Yesterday morning, I went to the Toronto passport office just to make sure all my papers for my Canadian passport were in order before I mailed them. I waited about ten minutes for my number to come up and went to speak with a very pleasant woman behind the counter. She said they could process it there, without my having to mail it, but I would have to be able to pick it up in person. I told her that wouldn’t be possible because I was leaving Monday morning for Montreal. She asked, “can you prove your travel plans ?” I showed her my flight reservation on my phone calendar, and she said, “Well, I think that qualifies you for urgent processing of your passport. Can you come in tomorrow?”
Well, yes! I was in and out in about 40 minutes that day, with more than I had come for. With a little bit of scrambling around, and the help of the people who served as my references, 24 hours later, after no wait and another round of pleasant people, one of whom took the photo here, I have my Canadian passport.
Here’s another story. When I was pickpocketed in Barcelona this spring, my driver’s license was in my wallet. I carry it for ID abroad, so I can leave my passport in the safe. I tried to submit an application for a duplicate online, assuming that because the license wasn’t near expiring and I had no violations on my record, it would be simple. It wasn’t. The online site told me I had to go into the DMV in person. When I got home in July, there were no appointments for the next two months anywhere in San Diego County. The first available slot was after I left on another assignment, and the calendar had not yet opened up for any appointments in October, after I returned.
The solution, according to the DMV, was to go in without an appointment and wait in line Here’s how well that works: Dan tried renewing his license that way last month, only to wait in line more than three hours until he had to leave for another appointment, without ever getting the license. The next time he got there at 6:30 in the morning, two hours before they opened, and there were still three dozen people in line. He waited for two hours then waited another hour inside, but managed to get the license. That’s what you go through for routine renewal or replacement in the comparatively high-functioning State of California.
The moral here is that bureaucracies can work well. The passport office in Toronto does. Everyone smiles, the office is clean and well lit, and the service is quick. The attitude seemed to be to do all they can for the client. I got so much more than I came in expecting.
Contrast with the grimy and dilapidated DMV office in San Diego. So many more services need to be done in person, yet it is in the same cramped space it has been for decades, with people spilling out the doors just to get to the point where they can get a number to begin their wait. If you are lucky you will get a clerk in a good mood. If not, be prepared to be treated like just another aggravation in his or her day. With luck, you will get what you came for, but you will probably not go away feeling the clerk cared much either way.

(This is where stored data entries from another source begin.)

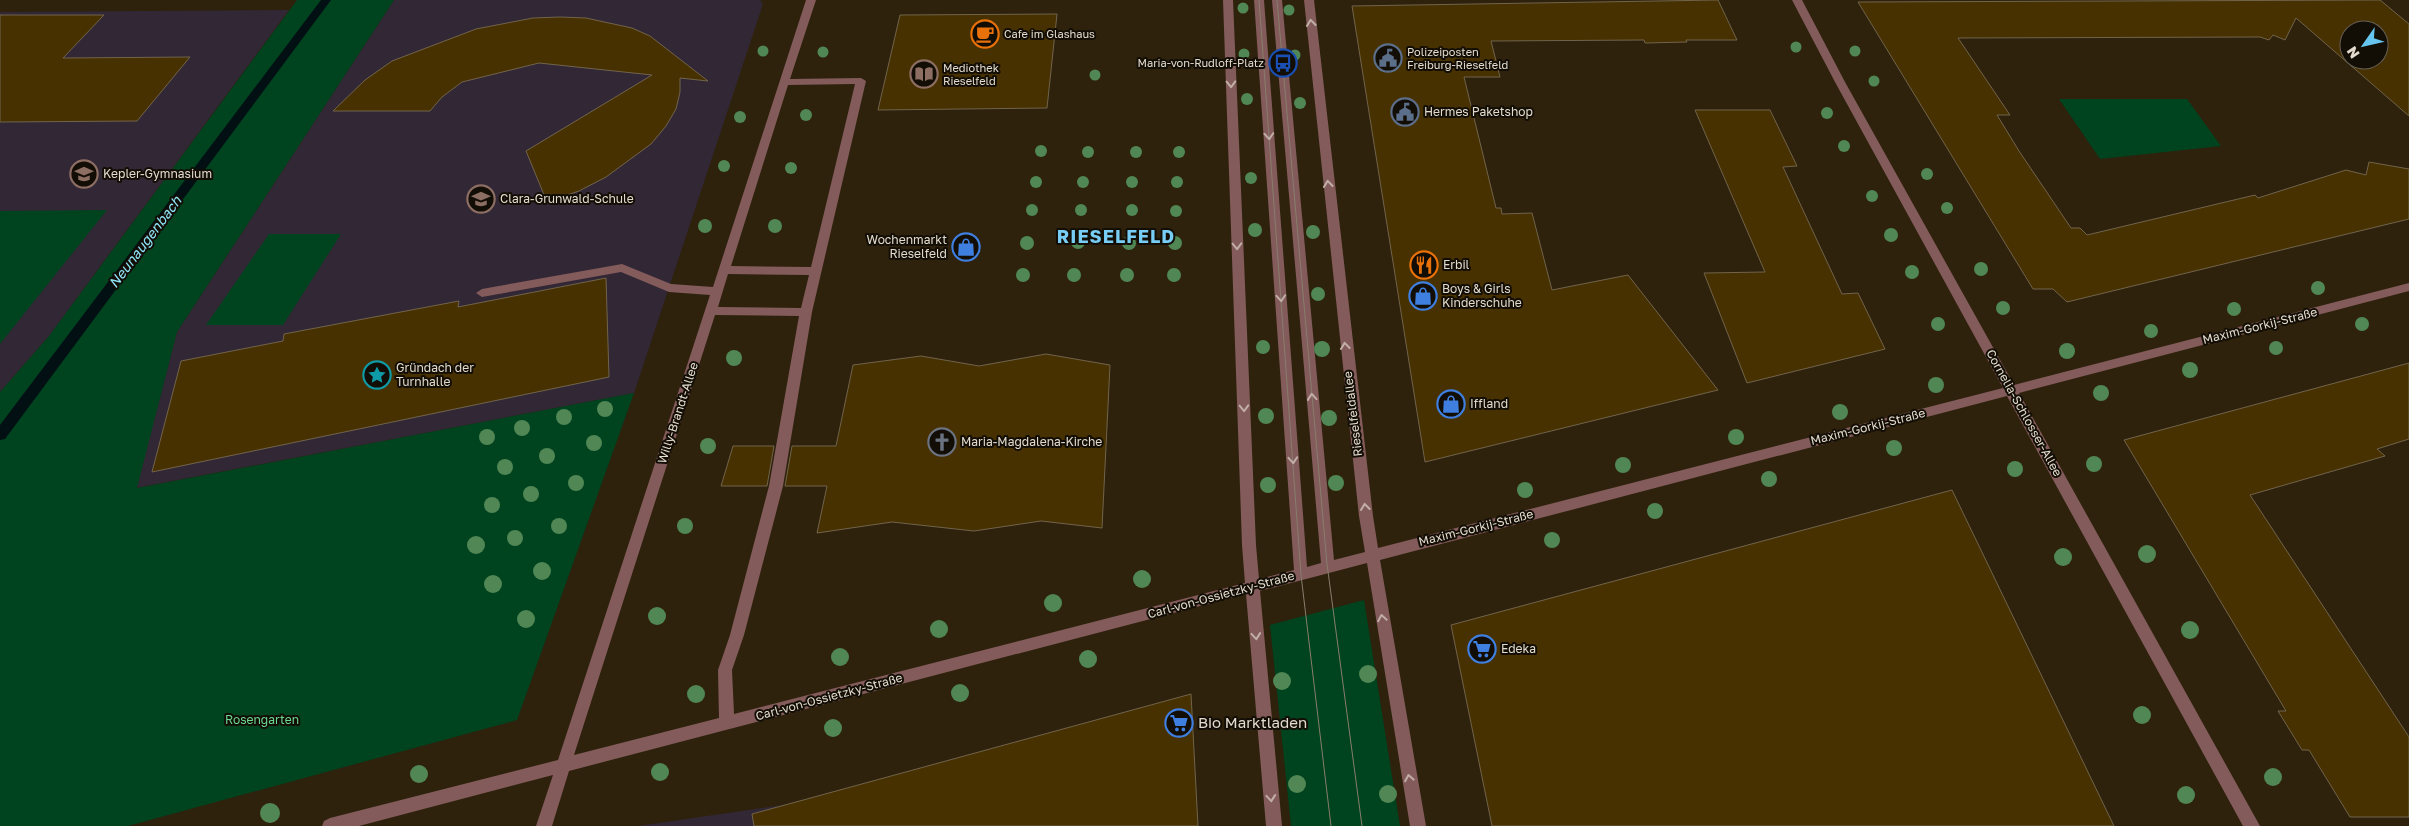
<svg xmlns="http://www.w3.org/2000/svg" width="2409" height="826" font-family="'Golos Text',sans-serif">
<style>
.education{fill:#322735}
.green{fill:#00431f}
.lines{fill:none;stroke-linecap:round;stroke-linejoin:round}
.stream{fill:#021014;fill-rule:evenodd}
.building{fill:#483100;stroke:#71644c;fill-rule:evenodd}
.minor{fill:#835b5b;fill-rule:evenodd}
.tram{stroke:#877e6c;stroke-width:1}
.tree{fill:#508755}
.oneway{stroke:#c1afa6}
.labels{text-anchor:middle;stroke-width:4;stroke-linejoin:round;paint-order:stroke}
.far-poi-label{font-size:11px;fill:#e3dcce;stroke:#120d05;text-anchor:start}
.poi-label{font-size:12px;fill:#e3dcce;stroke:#120d05;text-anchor:start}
.street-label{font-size:12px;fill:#e3dcce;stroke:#120d05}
.park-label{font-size:12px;fill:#6cda91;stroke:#120d05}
.water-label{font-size:14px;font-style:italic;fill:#8fe6fa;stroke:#120d05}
.near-poi-label{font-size:15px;fill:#e3dcce;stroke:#120d05;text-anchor:start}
.district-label{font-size:18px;font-weight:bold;letter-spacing:1px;fill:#77cdf4;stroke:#120d05}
</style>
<rect width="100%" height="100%" fill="#2e220c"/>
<path class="education" d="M394 0H760L763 4 634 393 136 488 177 332Z
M289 10 49 336 0 392V12Z
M789 804 791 826H638Z"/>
<path class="green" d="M297 0H394L177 332 137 488 634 393 517 720 128 826H0V392L49 336Z
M2059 99H2187L2221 146 2100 159Z
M107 210 0 344V211Z
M269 234H341L283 325H206Z
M1364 600 1400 826H1291L1270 625Z"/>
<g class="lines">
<path class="stream" d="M321 0H331L5 439 0 440V425Z"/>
</g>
<path class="building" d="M1718 0 1737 40H1686L1687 42 1645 43 1644 40 1491 41 1500 77H1464L1496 208H1501L1502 214 1532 213 1552 290 1628 275 1718 390 1425 462 1352 6Z
M2380 0 2409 24V116L2296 18 2285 40 2273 35 2269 40 2260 37 1958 38 2010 115H1997L2019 151 2071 228H2080L2087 235 2255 195 2258 198 2346 170 2366 175 2369 162 2409 169V219L2067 302 2053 289H2033L1858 2ZM2349 30H2379V60H2349Z
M1057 14 1047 108 878 110 900 15Z
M0 15H104L63 58 190 57 137 121 0 122Z
M560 17 586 18 632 28 650 36 708 81 680 78V92L676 109 666 126 651 144 606 177 579 191 547 202 526 151 652 75 539 63 462 82 442 97 430 111H333L365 80 392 61 476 29 533 18Z
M1695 110H1770L1797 166 1783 167 1842 294 1858 293 1885 349 1747 383 1704 273 1765 272Z
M606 278 609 377 152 472 181 361 283 341 284 334 459 301 458 307Z
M1046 354 1110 365 1102 528 1041 521 974 531 892 522 817 533 827 486H785L792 446H836L853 365 921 356 979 366Z
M2409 363V439L2377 449 2385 456 2250 495 2409 737V817H2350L2309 750H2302L2278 711H2286L2124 440Z
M733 446H774L767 486H721Z
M1952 490 2114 826H1492L1451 625Z
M1191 694 1198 826H754L752 814Z"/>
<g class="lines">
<path class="minor" d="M806 0H816L790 79 861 78 866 81 812 312 783 486 744 635 732 670 734 714 1245 583 1242 545 1223 0H1233L1256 545 1259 579 1294 570 1254 0H1264L1307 567 1321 563 1272 0H1282L1334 560 1365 552 1359 516 1304 0H1314L1373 516 1378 548 2003 388 1835 82 1792 0H1802L1845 82 2014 385 2409 283V291L2019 393 2260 826H2243L2007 396 1380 560 1426 826H1410L1367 563 1260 591 1282 826H1266L1246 594 569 771 552 826H536L553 775 359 826H322L324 821 330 818 558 760 710 295 669 292 621 272 482 297 476 293 482 289 622 264 671 284 713 287ZM855 84 811 267 731 266 788 85ZM728 274 809 275 801 308 718 307ZM715 315 799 316 769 486 730 635 718 670 719 718 574 755Z"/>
<path class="tram" d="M1259 0 1301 575 1331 826
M1277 0 1327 564 1362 826"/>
</g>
<g class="tree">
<circle cx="1243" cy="8" r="5.5"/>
<circle cx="1289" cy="10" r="5.5"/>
<circle cx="1796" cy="47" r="5.5"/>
<circle cx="763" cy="51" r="5.5"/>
<circle cx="1855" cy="51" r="5.5"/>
<circle cx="823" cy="52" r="5.5"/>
<circle cx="1244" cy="54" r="5.5"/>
<circle cx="1295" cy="55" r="5.5"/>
<circle cx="1095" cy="75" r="5.5"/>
<circle cx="1874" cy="81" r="5.5"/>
<circle cx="1247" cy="99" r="6"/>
<circle cx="1300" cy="103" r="6"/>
<circle cx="1827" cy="113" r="6"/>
<circle cx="806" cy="115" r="6"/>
<circle cx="740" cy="117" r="6"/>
<circle cx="1844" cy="146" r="6"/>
<circle cx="1041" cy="151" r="6"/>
<circle cx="1088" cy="152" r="6"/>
<circle cx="1136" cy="152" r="6"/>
<circle cx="1179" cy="152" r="6"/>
<circle cx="724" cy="166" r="6"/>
<circle cx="791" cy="168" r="6"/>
<circle cx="1927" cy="174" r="6"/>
<circle cx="1251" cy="178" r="6"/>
<circle cx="1036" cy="182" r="6"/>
<circle cx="1083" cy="182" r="6"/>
<circle cx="1132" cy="182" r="6"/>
<circle cx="1177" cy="182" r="6"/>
<circle cx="1872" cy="196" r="6"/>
<circle cx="1947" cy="208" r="6"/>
<circle cx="1032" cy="210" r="6"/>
<circle cx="1081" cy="210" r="6"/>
<circle cx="1132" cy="210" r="6"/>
<circle cx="1176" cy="211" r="6"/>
<circle cx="705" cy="226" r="7"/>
<circle cx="775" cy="226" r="7"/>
<circle cx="1255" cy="230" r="7"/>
<circle cx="1313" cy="232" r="7"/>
<circle cx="1891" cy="235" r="7"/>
<circle cx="1078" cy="242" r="7"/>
<circle cx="1027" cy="243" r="7"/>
<circle cx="1129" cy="243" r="7"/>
<circle cx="1175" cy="243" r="7"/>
<circle cx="1981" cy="269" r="7"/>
<circle cx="1912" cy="272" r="7"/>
<circle cx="1023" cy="275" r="7"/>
<circle cx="1074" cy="275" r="7"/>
<circle cx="1127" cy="275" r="7"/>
<circle cx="1174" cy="275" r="7"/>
<circle cx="2318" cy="288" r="7"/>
<circle cx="1318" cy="294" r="7"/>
<circle cx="2003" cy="308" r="7"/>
<circle cx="2234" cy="309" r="7"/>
<circle cx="1938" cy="324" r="7"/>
<circle cx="2362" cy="324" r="7"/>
<circle cx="2151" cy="331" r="7"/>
<circle cx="1263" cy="347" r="7"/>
<circle cx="2276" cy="348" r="7"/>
<circle cx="1322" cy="349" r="8"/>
<circle cx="2067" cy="351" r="8"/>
<circle cx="734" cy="358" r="8"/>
<circle cx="2190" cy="370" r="8"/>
<circle cx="1936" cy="385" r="8"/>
<circle cx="2101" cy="393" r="8"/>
<circle cx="605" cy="409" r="8"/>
<circle cx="1840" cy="412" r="8"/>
<circle cx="1266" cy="416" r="8"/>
<circle cx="564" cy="417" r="8"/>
<circle cx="1329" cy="418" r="8"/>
<circle cx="522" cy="428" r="8"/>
<circle cx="487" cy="437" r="8"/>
<circle cx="1736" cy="437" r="8"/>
<circle cx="594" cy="443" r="8"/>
<circle cx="708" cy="446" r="8"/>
<circle cx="1894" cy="448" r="8"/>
<circle cx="547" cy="456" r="8"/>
<circle cx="2094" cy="464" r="8"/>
<circle cx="1623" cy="465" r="8"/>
<circle cx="505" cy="467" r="8"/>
<circle cx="2015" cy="469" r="8"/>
<circle cx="1769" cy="479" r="8"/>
<circle cx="576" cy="483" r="8"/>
<circle cx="1336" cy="483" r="8"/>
<circle cx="1268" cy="485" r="8"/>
<circle cx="1525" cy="490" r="8"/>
<circle cx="531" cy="494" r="8"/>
<circle cx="492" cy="505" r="8"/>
<circle cx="1655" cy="511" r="8"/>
<circle cx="559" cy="526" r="8"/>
<circle cx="685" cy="526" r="8"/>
<circle cx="515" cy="538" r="8"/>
<circle cx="1552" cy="540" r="8"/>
<circle cx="476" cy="545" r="9"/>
<circle cx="2147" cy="554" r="9"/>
<circle cx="2063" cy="557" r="9"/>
<circle cx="542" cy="571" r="9"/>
<circle cx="1142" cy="579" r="9"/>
<circle cx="493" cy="584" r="9"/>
<circle cx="1053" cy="603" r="9"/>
<circle cx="657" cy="616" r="9"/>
<circle cx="526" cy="619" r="9"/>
<circle cx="939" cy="629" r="9"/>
<circle cx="2190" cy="630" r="9"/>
<circle cx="840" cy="657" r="9"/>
<circle cx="1088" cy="659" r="9"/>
<circle cx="1368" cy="674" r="9"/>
<circle cx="1282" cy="681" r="9"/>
<circle cx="960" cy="693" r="9"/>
<circle cx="696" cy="694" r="9"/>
<circle cx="2142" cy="715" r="9"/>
<circle cx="833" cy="728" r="9"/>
<circle cx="660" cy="772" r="9"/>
<circle cx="419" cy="774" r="9"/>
<circle cx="2273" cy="777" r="9"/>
<circle cx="1297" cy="784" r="9"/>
<circle cx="1388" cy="794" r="9"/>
<circle cx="2186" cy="795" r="9"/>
<circle cx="270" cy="813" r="10"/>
</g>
<defs><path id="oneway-chevron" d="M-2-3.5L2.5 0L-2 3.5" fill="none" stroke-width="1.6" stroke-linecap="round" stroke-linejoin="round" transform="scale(1.25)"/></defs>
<g class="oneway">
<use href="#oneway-chevron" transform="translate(1311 23) rotate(-96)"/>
<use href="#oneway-chevron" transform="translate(1231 84) rotate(88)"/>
<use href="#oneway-chevron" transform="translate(1269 136) rotate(86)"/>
<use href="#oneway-chevron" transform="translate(1328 184) rotate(-96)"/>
<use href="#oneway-chevron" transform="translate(1237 246) rotate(88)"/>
<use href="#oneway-chevron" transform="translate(1281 298) rotate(86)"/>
<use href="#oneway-chevron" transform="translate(1345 346) rotate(-96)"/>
<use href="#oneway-chevron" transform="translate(1312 397) rotate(-95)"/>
<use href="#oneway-chevron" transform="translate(1244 408) rotate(88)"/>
<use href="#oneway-chevron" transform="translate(1293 460) rotate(86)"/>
<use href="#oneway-chevron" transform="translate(1365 507) rotate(-97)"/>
<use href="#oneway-chevron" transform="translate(1382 618) rotate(-100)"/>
<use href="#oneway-chevron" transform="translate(1256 636) rotate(85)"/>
<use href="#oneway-chevron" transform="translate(1409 778) rotate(-100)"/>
<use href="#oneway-chevron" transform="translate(1271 798) rotate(85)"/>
</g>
<defs>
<g id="cafe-ring" transform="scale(1.4375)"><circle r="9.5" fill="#120d05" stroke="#e8710a" stroke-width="1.5"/><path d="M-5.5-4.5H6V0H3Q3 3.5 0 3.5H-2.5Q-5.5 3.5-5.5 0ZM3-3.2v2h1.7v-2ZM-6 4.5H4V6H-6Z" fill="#e8710a"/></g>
<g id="civic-ring" transform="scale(1.4375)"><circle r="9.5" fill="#120d05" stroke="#5c6f8a" stroke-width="1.5"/><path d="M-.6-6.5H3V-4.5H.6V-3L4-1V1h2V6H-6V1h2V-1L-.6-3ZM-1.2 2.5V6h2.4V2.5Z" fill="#5c6f8a"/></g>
<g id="bus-ring" transform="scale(1.4375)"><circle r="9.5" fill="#120d05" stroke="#1a4fb4" stroke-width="1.5"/><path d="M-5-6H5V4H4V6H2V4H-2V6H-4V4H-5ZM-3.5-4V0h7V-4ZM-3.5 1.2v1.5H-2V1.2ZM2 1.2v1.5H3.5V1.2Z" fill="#1a4fb4"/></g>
<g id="library-ring" transform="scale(1.4375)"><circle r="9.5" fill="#120d05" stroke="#8d6e63" stroke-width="1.5"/><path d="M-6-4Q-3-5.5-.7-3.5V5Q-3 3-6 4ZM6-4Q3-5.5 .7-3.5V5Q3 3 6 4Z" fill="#8d6e63"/></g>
<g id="school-ring" transform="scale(1.4375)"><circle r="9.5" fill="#120d05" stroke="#8d6e63" stroke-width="1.5"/><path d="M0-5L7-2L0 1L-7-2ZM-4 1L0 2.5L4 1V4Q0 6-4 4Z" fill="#8d6e63"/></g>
<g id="shop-ring" transform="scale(1.4375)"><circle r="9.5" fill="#120d05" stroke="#3f7fe0" stroke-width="1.5"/><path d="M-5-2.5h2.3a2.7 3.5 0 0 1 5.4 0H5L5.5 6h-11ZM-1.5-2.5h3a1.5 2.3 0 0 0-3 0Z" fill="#3f7fe0"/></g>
<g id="restaurant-ring" transform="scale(1.4375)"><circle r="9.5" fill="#120d05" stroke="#e8710a" stroke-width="1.5"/><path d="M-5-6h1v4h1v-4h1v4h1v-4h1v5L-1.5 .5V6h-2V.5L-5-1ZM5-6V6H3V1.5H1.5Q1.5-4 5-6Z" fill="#e8710a"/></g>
<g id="sight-ring" transform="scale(1.4375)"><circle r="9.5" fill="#120d05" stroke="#0f9aa8" stroke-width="1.5"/><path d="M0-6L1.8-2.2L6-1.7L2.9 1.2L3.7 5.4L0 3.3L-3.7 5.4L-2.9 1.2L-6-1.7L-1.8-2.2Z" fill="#0f9aa8"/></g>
<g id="church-ring" transform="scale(1.4375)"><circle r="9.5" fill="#120d05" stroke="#6b7280" stroke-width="1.5"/><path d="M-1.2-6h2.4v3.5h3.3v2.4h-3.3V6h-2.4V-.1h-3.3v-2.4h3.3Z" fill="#6b7280"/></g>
<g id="supermarket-ring" transform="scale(1.4375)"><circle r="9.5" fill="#120d05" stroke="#3f7fe0" stroke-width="1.5"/><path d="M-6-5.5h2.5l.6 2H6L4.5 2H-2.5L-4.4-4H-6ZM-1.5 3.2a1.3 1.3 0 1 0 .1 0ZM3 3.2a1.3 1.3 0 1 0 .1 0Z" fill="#3f7fe0"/></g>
</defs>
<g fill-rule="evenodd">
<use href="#cafe-ring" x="985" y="34"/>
<use href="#civic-ring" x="1388" y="58"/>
<use href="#bus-ring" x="1283" y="63"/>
<use href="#library-ring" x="924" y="74"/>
<use href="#civic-ring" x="1405" y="112"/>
<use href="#school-ring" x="84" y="174"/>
<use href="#school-ring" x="481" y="199"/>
<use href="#shop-ring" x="966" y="247"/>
<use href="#restaurant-ring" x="1424" y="265"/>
<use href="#shop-ring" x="1423" y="296"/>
<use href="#sight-ring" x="377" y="375"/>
<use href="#shop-ring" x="1451" y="404"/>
<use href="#church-ring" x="942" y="442"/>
<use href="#supermarket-ring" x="1482" y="649"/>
<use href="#supermarket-ring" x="1179" y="723"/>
</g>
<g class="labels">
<g class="far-poi-label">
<text x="1004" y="38">Cafe im Glashaus</text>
<text x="1407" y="56">Polizeiposten<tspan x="1407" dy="13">Freiburg-Rieselfeld</tspan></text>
<text x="1264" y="67" text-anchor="end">Maria-von-Rudloff-Platz</text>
<text x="943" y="72">Mediothek<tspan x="943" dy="13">Rieselfeld</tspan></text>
</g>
<g class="poi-label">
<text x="1424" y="116">Hermes Paketshop</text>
<text x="103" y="178">Kepler-Gymnasium</text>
<text x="500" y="203">Clara-Grunwald-Schule</text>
<text x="947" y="244" text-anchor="end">Wochenmarkt<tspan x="947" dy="14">Rieselfeld</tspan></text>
<text x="1443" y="269">Erbil</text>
<text x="1442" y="293">Boys &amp; Girls<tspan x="1442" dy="14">Kinderschuhe</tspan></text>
<text x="396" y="372">Gründach der<tspan x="396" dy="14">Turnhalle</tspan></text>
<text x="1470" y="408">Iffland</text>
<text x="961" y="446">Maria-Magdalena-Kirche</text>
<text x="1501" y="653">Edeka</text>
</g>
<g class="street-label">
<text transform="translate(2260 326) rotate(-14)" y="4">Maxim-Gorkij-Straße</text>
<text transform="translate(678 413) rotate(-72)" y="4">Willy-Brandt-Allee</text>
<text transform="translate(2024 413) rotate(61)" y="4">Cornelia-Schlosser-Allee</text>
<text transform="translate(1353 414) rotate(-97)" y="4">Rieselfeldallee</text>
<text transform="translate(1868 427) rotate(-14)" y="4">Maxim-Gorkij-Straße</text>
<text transform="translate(1476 528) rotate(-14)" y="4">Maxim-Gorkij-Straße</text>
<text transform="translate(1221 595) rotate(-15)" y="4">Carl-von-Ossietzky-Straße</text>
<text transform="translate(829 697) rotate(-15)" y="4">Carl-von-Ossietzky-Straße</text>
</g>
<g class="park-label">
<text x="262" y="724">Rosengarten</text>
</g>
<g class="water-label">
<text transform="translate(145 242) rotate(-53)" y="5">Neunaugenbach</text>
</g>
<g class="near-poi-label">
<text x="1198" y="728">Bio Marktladen</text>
</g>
<g class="district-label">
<text x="1116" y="243">RIESELFELD</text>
</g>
</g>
<g transform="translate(2364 45) rotate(236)"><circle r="24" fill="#120d05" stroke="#666055"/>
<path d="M0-4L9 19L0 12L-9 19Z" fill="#65c5ee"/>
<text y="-8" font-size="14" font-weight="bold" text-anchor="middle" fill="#e3dcce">N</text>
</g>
</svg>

Okay, maybe it’s a first world problem, compared to what most people have to deal with. I’ll grant that. But really, in this and other ways, I feel as if my country is barely clinging to status as a first world country. We are a threatened democracy, we have crumbling infrastructure, dysfunctional government services, no universal health care, young adults crippled with debt for schooling, environmental deregulations that are making some places uninhabitable, with many more to come. Enough yet? I could go on.
It doesn’t have to be this way. My experience in Canada is evidence of this. Yet little by little, Americans have come to expect less and less from their government. I remember when I first came to work at San Diego City College, I quickly learned not to expect that the drinking fountains would work. That’s how it starts. You stop expecting even a basic level of function, then you start assuming things will go badly, then you realize, stunned, what many poor Americans, white or of color, have known forever—that to the powers that be, it is perfectly okay if people (certain kinds of people in particular) don’t get their needs met. The solution is to adjust one’s expectations. In other words, the motto for this coming American age may be”Welcome to the Land of the Free and the Home of the Brave. Please bring your own toilet paper.”